Start of Text shown

Lipchitz was an avid art collector. An exhibition of Scythian art at the Hermitage Museum, seen while on a brief trip home in 1912, greatly impressed and inspired him. The result was an intense interest in non-European art, especially African art. He began to collect appealing objects from other cultures, and soon developed a life-long habit of visiting flea markets, antique shops, and galleries on a regular basis in search of items for his growing collection. In addition to ethnographic and ancient art, Lipchitz also bought old masters and 19th century art, and developed a special interest in Géricault. The original collection was abandoned when he left Paris; once settled in the United States, he resumed collecting. A substantial portion of the Lipchitz Collection, with an accompanying scholarly catalogue, was exhibited in 1960 at The Museum of Primitive Art, New York City.

Lipchitz's family was observant and he attended Jewish schools that stressed religious education, but he showed little interest in his faith during his early adult life. However, the establishment of Israel affected him profoundly and, over time, religious themes emerged in Lipchitz's work. He began making arrangements for gifts of sculpture to the Bezalel National Museum and the Israel Museum, developed a friendship with Jerusalem's outspoken Zionist mayor, Theodore Kollek, and in 1963 made his first of many visits to Israel.

He was a Chevalier de la Légion d'Honneur, was elected a member of the American Academy of Arts and Letters, and received awards for artistic achievement from the American Institute of Architects, Boston University, and Brandeis University. The Jewish Theological Seminary, New York, presented him an Honorary Doctorate of Laws degree.

End of Text shown
Start of Provided material

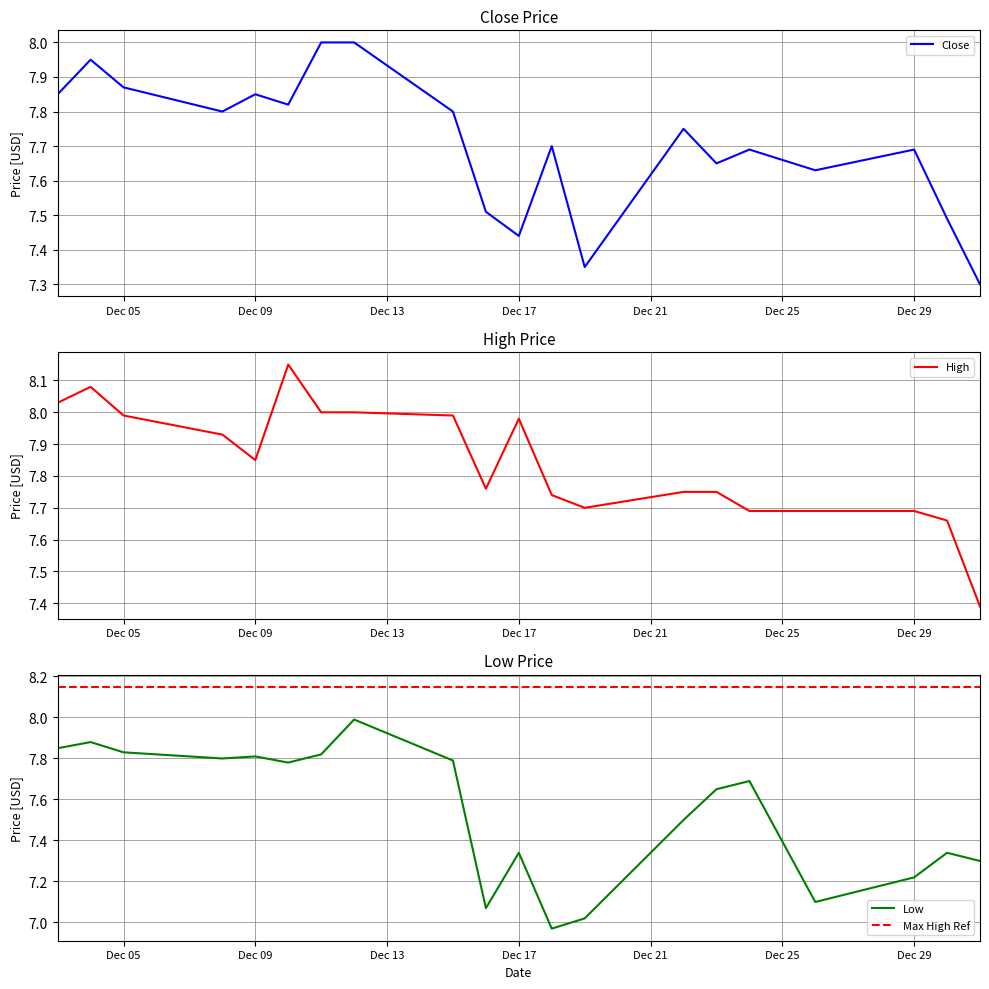

True or false: Close has a value of 4.5 at Dec 17.

False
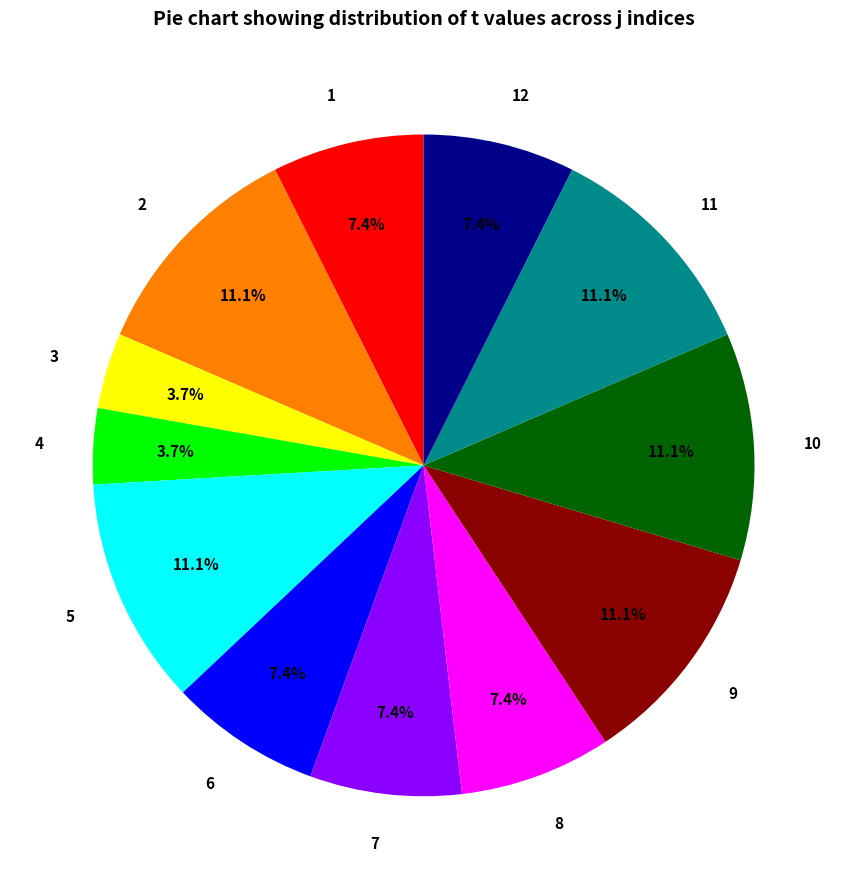

Is 11 the majority of the pie?

No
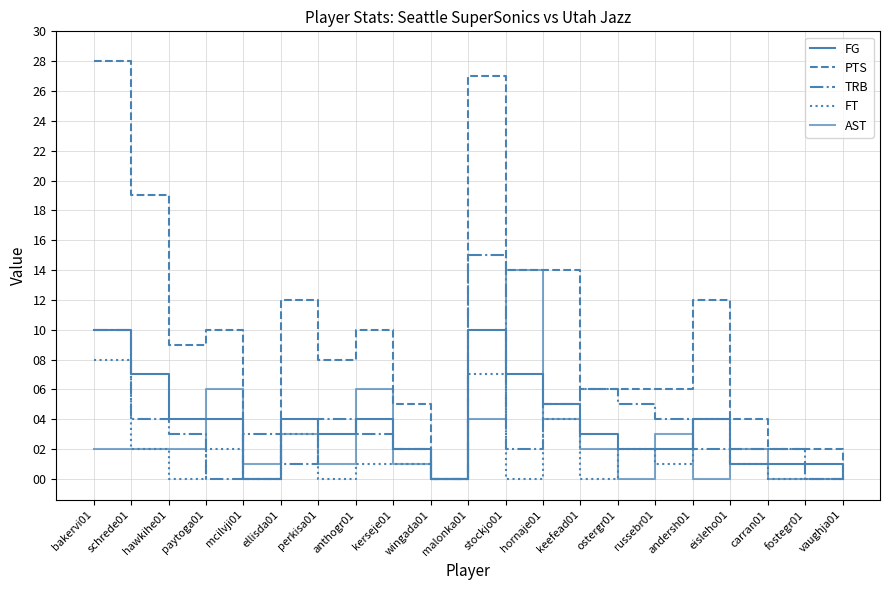

Does the chart have visible grid lines?

Yes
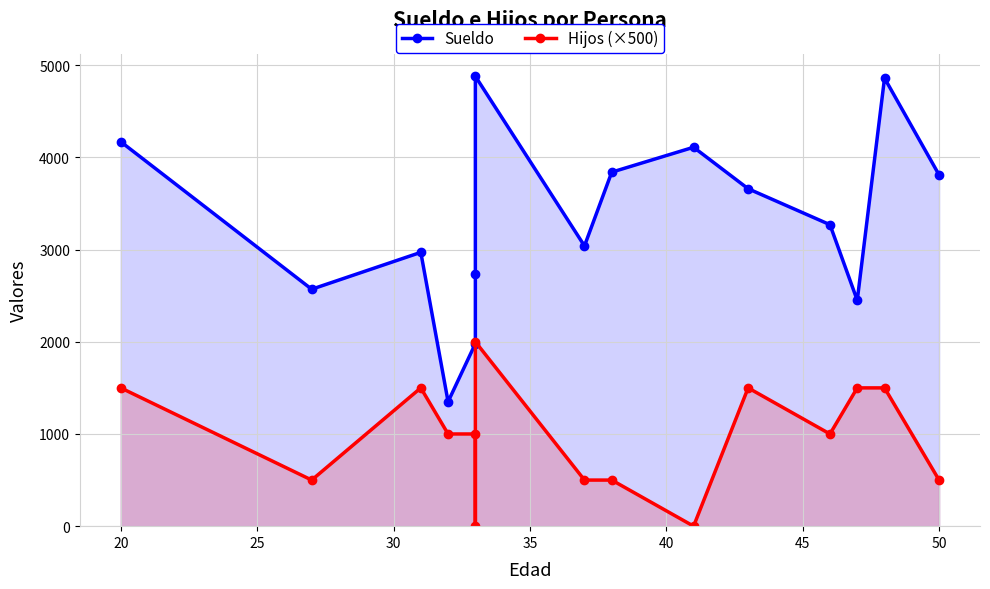

How many lines are shown in the chart?

2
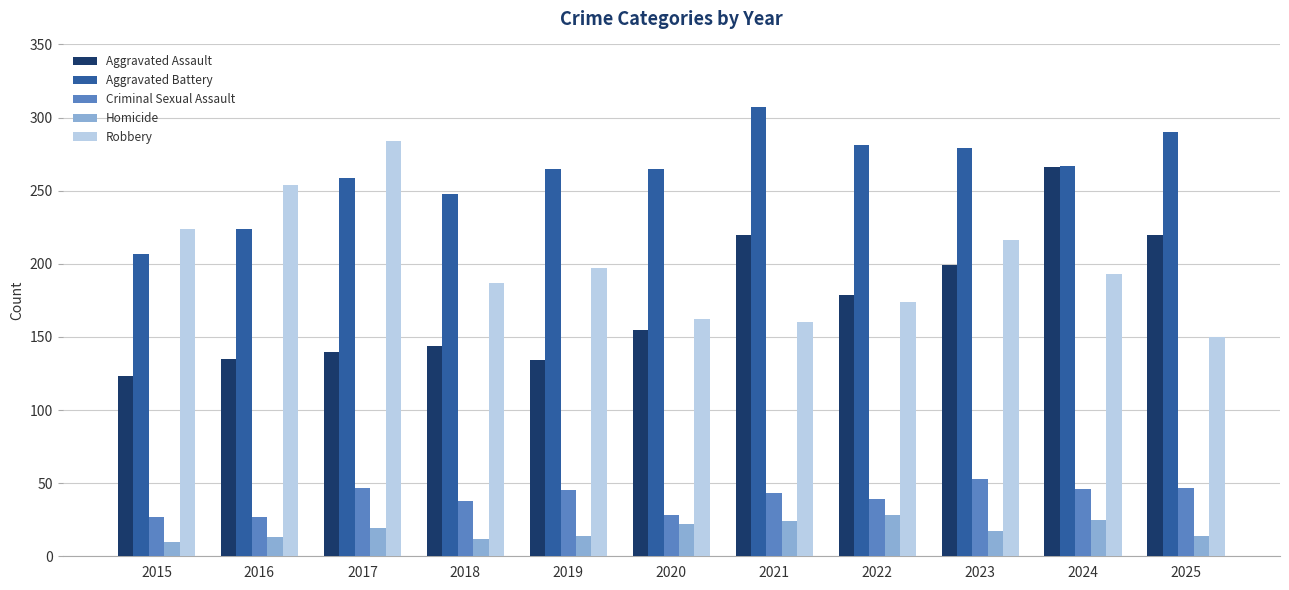

Does the chart contain any negative values?

No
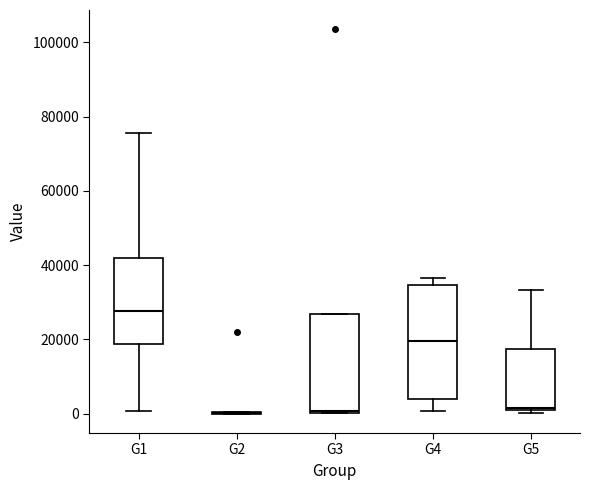

Comparing the boxes themselves (not the whiskers), which one is the tallest?

G4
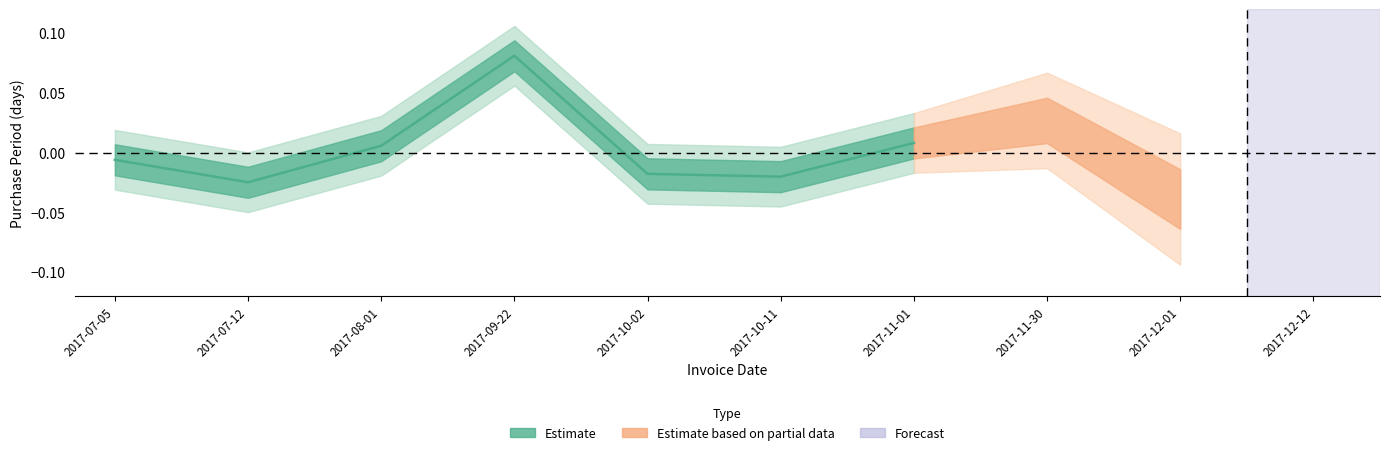

How many data points are above 0?

3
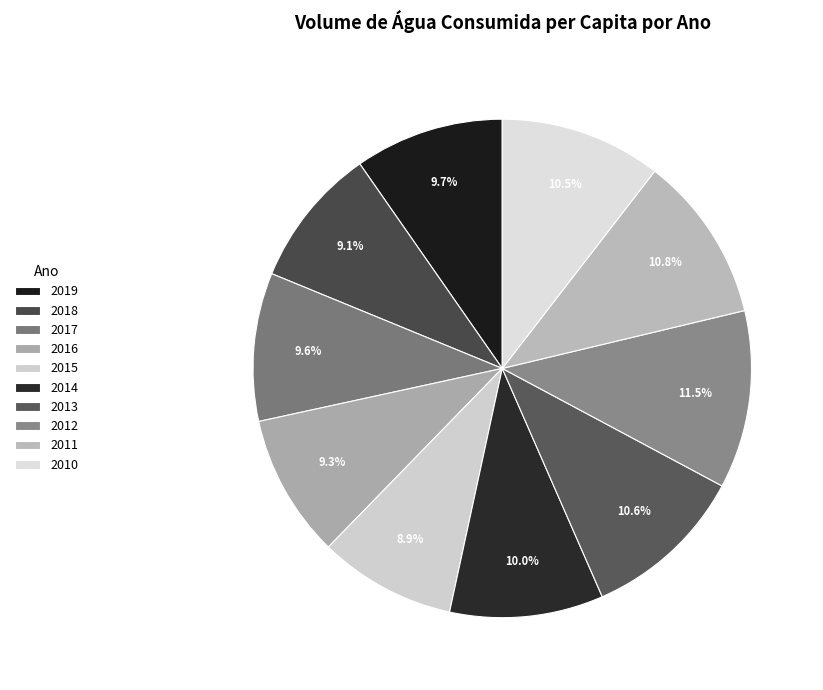

Rank the categories by value from highest to lowest.

2012, 2011, 2013, 2010, 2014, 2019, 2017, 2016, 2018, 2015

End of Provided material

### Set of tasks
[1] Name every museum mentioned in the text about Lipchitz.
[2] Extend the text about Lipchitz, picking up after its last sentence.

### Task-by-task results
[1]
Hermitage Museum
Bezalel National Museum
Israel Museum
The Museum of Primitive Art

[2]
Jacques Lipchitz died in Capri, Italy, May 16, 1973, and is buried in Israel. At his death, several large-scale sculpture commissions were left unfinished, and his wife Yulla took over the projects and saw that the installations were accomplished as planned. These posthumous installations include Government for the People, installed in Philadelphia in 1976, Bellerophon Taming Pegasus, installed at the Columbia University School of Law in New York City in 1977, and Our Tree of Life, installed in Jersusalem in 1978.

Bruce Bassett (1925-2009), a television and film producer, worked for NBC in New York for over 20 years. Bassett met the sculptor Jacques Lipchitz (1891-1973) when they were both living in Hastings-on-Hudson, NY. In 1968, Bassett initiated an extensive oral history project when he realized that Lipchitz, as an English speaker and participant in the birth of modernism in Europe, was the only living artist who could provide an oral record of the beginnings of modern art for an English audience.

From 1968, until his death in 2009, Bassett carried out extensive documentation projects regarding Lipchitz, often in his spare time, under the auspices of two organizations he founded: the Jacques Lipchitz Art Foundation (1968-1975) and Histor Systems (circa 1991-2001). In 1968 Bassett raised funds to enable Deborah Stott to travel to Italy and conduct roughly 200 hours of audio interview with Lipchitz, interviews which cover not only his own history, but also include a complete record of the origins of his extensive collection of primitive art, numbering almost 3000 objects at the time. Bassett himself traveled to Italy and filmed nearly 40 hours of additional interviews with Lipchitz in 1971.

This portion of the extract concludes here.